• _Task directions_
Reproduce the entries in full. Exclude all images from the copy.

Items listed in a dataset
::::::
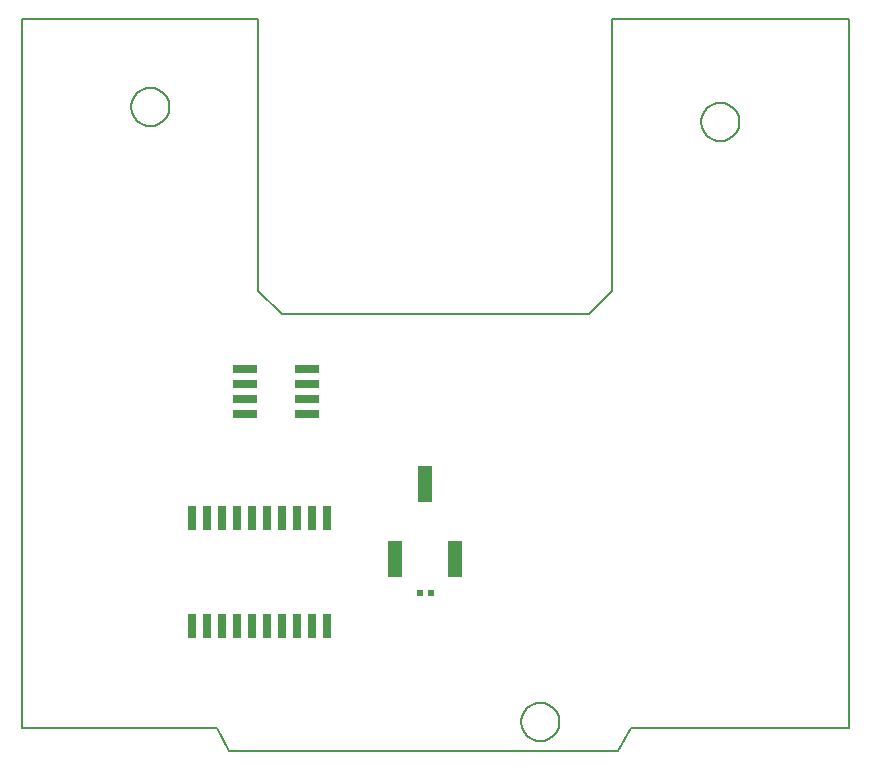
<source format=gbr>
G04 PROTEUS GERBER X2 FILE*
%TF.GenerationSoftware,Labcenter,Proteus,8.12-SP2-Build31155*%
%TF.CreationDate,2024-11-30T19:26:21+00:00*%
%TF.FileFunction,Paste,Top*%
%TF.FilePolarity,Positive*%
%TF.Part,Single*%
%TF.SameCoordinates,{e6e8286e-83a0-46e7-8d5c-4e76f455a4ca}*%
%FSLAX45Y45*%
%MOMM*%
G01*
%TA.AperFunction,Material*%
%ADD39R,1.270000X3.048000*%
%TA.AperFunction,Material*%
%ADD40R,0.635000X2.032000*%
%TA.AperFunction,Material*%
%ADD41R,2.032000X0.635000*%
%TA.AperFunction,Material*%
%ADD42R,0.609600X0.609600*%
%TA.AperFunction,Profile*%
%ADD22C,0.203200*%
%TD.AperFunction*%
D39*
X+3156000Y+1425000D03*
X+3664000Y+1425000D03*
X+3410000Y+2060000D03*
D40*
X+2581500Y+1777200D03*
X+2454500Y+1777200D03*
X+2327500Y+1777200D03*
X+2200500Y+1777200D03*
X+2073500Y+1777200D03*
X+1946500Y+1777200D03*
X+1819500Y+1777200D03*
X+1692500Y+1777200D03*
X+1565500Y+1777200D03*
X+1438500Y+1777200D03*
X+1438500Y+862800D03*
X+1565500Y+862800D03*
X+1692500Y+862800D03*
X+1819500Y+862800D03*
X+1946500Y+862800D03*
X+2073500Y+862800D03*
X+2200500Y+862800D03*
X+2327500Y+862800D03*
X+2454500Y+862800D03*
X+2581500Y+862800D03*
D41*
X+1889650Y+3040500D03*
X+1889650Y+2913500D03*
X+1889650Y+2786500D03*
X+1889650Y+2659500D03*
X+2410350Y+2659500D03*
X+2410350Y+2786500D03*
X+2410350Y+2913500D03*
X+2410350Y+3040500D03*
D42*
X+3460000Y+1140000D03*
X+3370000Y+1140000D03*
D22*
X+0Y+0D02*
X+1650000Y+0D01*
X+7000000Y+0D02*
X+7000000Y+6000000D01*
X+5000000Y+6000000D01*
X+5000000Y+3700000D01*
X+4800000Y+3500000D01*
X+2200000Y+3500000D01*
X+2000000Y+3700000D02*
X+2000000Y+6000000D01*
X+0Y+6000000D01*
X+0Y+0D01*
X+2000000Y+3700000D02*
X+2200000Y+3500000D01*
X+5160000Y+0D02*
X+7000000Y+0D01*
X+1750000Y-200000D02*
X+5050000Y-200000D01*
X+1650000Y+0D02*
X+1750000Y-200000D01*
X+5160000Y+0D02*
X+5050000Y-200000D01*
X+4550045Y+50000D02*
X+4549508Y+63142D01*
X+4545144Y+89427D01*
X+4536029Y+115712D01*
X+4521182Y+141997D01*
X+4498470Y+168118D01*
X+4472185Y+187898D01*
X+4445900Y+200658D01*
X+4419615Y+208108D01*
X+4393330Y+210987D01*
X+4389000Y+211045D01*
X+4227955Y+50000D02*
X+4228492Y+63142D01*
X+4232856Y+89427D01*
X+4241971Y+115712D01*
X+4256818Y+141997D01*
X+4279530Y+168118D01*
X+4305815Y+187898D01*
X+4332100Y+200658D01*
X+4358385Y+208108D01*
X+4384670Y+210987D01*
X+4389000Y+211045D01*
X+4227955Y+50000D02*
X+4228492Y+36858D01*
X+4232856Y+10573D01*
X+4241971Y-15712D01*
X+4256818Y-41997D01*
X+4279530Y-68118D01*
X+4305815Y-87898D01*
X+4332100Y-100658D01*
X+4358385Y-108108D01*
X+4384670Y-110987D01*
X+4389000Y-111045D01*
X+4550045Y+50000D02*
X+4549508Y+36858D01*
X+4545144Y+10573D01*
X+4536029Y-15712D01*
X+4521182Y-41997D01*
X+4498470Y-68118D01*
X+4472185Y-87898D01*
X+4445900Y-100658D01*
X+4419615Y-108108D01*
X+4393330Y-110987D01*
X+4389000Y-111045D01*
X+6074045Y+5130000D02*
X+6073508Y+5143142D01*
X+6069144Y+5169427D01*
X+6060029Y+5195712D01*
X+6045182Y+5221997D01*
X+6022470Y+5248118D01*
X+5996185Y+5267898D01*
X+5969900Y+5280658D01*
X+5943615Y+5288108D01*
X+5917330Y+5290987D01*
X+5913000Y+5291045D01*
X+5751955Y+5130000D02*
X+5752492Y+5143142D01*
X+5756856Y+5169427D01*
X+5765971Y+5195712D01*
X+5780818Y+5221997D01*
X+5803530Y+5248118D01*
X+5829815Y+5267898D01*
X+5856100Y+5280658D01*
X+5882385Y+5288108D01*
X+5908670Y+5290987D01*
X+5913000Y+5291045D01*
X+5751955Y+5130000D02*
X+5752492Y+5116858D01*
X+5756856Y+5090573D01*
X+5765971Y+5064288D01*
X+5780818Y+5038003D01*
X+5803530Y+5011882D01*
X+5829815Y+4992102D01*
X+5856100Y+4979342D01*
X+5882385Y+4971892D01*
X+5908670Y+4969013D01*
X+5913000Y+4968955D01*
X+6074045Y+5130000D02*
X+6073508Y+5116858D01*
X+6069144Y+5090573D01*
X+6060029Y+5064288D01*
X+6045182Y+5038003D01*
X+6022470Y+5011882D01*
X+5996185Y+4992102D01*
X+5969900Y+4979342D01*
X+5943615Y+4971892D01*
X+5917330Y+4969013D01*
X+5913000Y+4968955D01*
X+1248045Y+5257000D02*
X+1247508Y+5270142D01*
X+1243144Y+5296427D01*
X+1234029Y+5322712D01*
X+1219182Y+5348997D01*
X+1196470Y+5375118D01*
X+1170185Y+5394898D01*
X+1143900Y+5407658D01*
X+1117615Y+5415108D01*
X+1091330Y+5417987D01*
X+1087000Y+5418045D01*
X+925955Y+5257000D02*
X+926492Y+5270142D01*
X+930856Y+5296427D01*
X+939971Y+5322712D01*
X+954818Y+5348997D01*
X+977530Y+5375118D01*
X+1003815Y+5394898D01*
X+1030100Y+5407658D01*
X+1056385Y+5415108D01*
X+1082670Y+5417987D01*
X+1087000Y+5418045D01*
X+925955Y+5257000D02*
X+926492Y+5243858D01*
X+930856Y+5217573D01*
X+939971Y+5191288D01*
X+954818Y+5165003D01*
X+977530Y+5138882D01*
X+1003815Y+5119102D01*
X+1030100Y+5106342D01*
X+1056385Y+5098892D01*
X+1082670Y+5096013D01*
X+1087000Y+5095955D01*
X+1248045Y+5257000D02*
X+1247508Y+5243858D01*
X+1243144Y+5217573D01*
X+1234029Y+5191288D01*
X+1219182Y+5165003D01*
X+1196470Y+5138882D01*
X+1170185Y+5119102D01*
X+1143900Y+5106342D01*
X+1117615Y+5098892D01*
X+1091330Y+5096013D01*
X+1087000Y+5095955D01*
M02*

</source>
::::::
• _Solution to the exercise_
<source format=gbr>
G04 PROTEUS GERBER X2 FILE*
%TF.GenerationSoftware,Labcenter,Proteus,8.12-SP2-Build31155*%
%TF.CreationDate,2024-11-30T19:26:21+00:00*%
%TF.FileFunction,Paste,Top*%
%TF.FilePolarity,Positive*%
%TF.Part,Single*%
%TF.SameCoordinates,{e6e8286e-83a0-46e7-8d5c-4e76f455a4ca}*%
%FSLAX45Y45*%
%MOMM*%
G01*
%TA.AperFunction,Material*%
%ADD39R,1.270000X3.048000*%
%TA.AperFunction,Material*%
%ADD40R,0.635000X2.032000*%
%TA.AperFunction,Material*%
%ADD41R,2.032000X0.635000*%
%TA.AperFunction,Material*%
%ADD42R,0.609600X0.609600*%
%TA.AperFunction,Profile*%
%ADD22C,0.203200*%
%TD.AperFunction*%
D39*
X+3156000Y+1425000D03*
X+3664000Y+1425000D03*
X+3410000Y+2060000D03*
D40*
X+2581500Y+1777200D03*
X+2454500Y+1777200D03*
X+2327500Y+1777200D03*
X+2200500Y+1777200D03*
X+2073500Y+1777200D03*
X+1946500Y+1777200D03*
X+1819500Y+1777200D03*
X+1692500Y+1777200D03*
X+1565500Y+1777200D03*
X+1438500Y+1777200D03*
X+1438500Y+862800D03*
X+1565500Y+862800D03*
X+1692500Y+862800D03*
X+1819500Y+862800D03*
X+1946500Y+862800D03*
X+2073500Y+862800D03*
X+2200500Y+862800D03*
X+2327500Y+862800D03*
X+2454500Y+862800D03*
X+2581500Y+862800D03*
D41*
X+1889650Y+3040500D03*
X+1889650Y+2913500D03*
X+1889650Y+2786500D03*
X+1889650Y+2659500D03*
X+2410350Y+2659500D03*
X+2410350Y+2786500D03*
X+2410350Y+2913500D03*
X+2410350Y+3040500D03*
D42*
X+3460000Y+1140000D03*
X+3370000Y+1140000D03*
D22*
X+0Y+0D02*
X+1650000Y+0D01*
X+7000000Y+0D02*
X+7000000Y+6000000D01*
X+5000000Y+6000000D01*
X+5000000Y+3700000D01*
X+4800000Y+3500000D01*
X+2200000Y+3500000D01*
X+2000000Y+3700000D02*
X+2000000Y+6000000D01*
X+0Y+6000000D01*
X+0Y+0D01*
X+2000000Y+3700000D02*
X+2200000Y+3500000D01*
X+5160000Y+0D02*
X+7000000Y+0D01*
X+1750000Y-200000D02*
X+5050000Y-200000D01*
X+1650000Y+0D02*
X+1750000Y-200000D01*
X+5160000Y+0D02*
X+5050000Y-200000D01*
X+4550045Y+50000D02*
X+4549508Y+63142D01*
X+4545144Y+89427D01*
X+4536029Y+115712D01*
X+4521182Y+141997D01*
X+4498470Y+168118D01*
X+4472185Y+187898D01*
X+4445900Y+200658D01*
X+4419615Y+208108D01*
X+4393330Y+210987D01*
X+4389000Y+211045D01*
X+4227955Y+50000D02*
X+4228492Y+63142D01*
X+4232856Y+89427D01*
X+4241971Y+115712D01*
X+4256818Y+141997D01*
X+4279530Y+168118D01*
X+4305815Y+187898D01*
X+4332100Y+200658D01*
X+4358385Y+208108D01*
X+4384670Y+210987D01*
X+4389000Y+211045D01*
X+4227955Y+50000D02*
X+4228492Y+36858D01*
X+4232856Y+10573D01*
X+4241971Y-15712D01*
X+4256818Y-41997D01*
X+4279530Y-68118D01*
X+4305815Y-87898D01*
X+4332100Y-100658D01*
X+4358385Y-108108D01*
X+4384670Y-110987D01*
X+4389000Y-111045D01*
X+4550045Y+50000D02*
X+4549508Y+36858D01*
X+4545144Y+10573D01*
X+4536029Y-15712D01*
X+4521182Y-41997D01*
X+4498470Y-68118D01*
X+4472185Y-87898D01*
X+4445900Y-100658D01*
X+4419615Y-108108D01*
X+4393330Y-110987D01*
X+4389000Y-111045D01*
X+6074045Y+5130000D02*
X+6073508Y+5143142D01*
X+6069144Y+5169427D01*
X+6060029Y+5195712D01*
X+6045182Y+5221997D01*
X+6022470Y+5248118D01*
X+5996185Y+5267898D01*
X+5969900Y+5280658D01*
X+5943615Y+5288108D01*
X+5917330Y+5290987D01*
X+5913000Y+5291045D01*
X+5751955Y+5130000D02*
X+5752492Y+5143142D01*
X+5756856Y+5169427D01*
X+5765971Y+5195712D01*
X+5780818Y+5221997D01*
X+5803530Y+5248118D01*
X+5829815Y+5267898D01*
X+5856100Y+5280658D01*
X+5882385Y+5288108D01*
X+5908670Y+5290987D01*
X+5913000Y+5291045D01*
X+5751955Y+5130000D02*
X+5752492Y+5116858D01*
X+5756856Y+5090573D01*
X+5765971Y+5064288D01*
X+5780818Y+5038003D01*
X+5803530Y+5011882D01*
X+5829815Y+4992102D01*
X+5856100Y+4979342D01*
X+5882385Y+4971892D01*
X+5908670Y+4969013D01*
X+5913000Y+4968955D01*
X+6074045Y+5130000D02*
X+6073508Y+5116858D01*
X+6069144Y+5090573D01*
X+6060029Y+5064288D01*
X+6045182Y+5038003D01*
X+6022470Y+5011882D01*
X+5996185Y+4992102D01*
X+5969900Y+4979342D01*
X+5943615Y+4971892D01*
X+5917330Y+4969013D01*
X+5913000Y+4968955D01*
X+1248045Y+5257000D02*
X+1247508Y+5270142D01*
X+1243144Y+5296427D01*
X+1234029Y+5322712D01*
X+1219182Y+5348997D01*
X+1196470Y+5375118D01*
X+1170185Y+5394898D01*
X+1143900Y+5407658D01*
X+1117615Y+5415108D01*
X+1091330Y+5417987D01*
X+1087000Y+5418045D01*
X+925955Y+5257000D02*
X+926492Y+5270142D01*
X+930856Y+5296427D01*
X+939971Y+5322712D01*
X+954818Y+5348997D01*
X+977530Y+5375118D01*
X+1003815Y+5394898D01*
X+1030100Y+5407658D01*
X+1056385Y+5415108D01*
X+1082670Y+5417987D01*
X+1087000Y+5418045D01*
X+925955Y+5257000D02*
X+926492Y+5243858D01*
X+930856Y+5217573D01*
X+939971Y+5191288D01*
X+954818Y+5165003D01*
X+977530Y+5138882D01*
X+1003815Y+5119102D01*
X+1030100Y+5106342D01*
X+1056385Y+5098892D01*
X+1082670Y+5096013D01*
X+1087000Y+5095955D01*
X+1248045Y+5257000D02*
X+1247508Y+5243858D01*
X+1243144Y+5217573D01*
X+1234029Y+5191288D01*
X+1219182Y+5165003D01*
X+1196470Y+5138882D01*
X+1170185Y+5119102D01*
X+1143900Y+5106342D01*
X+1117615Y+5098892D01*
X+1091330Y+5096013D01*
X+1087000Y+5095955D01*
M02*

</source>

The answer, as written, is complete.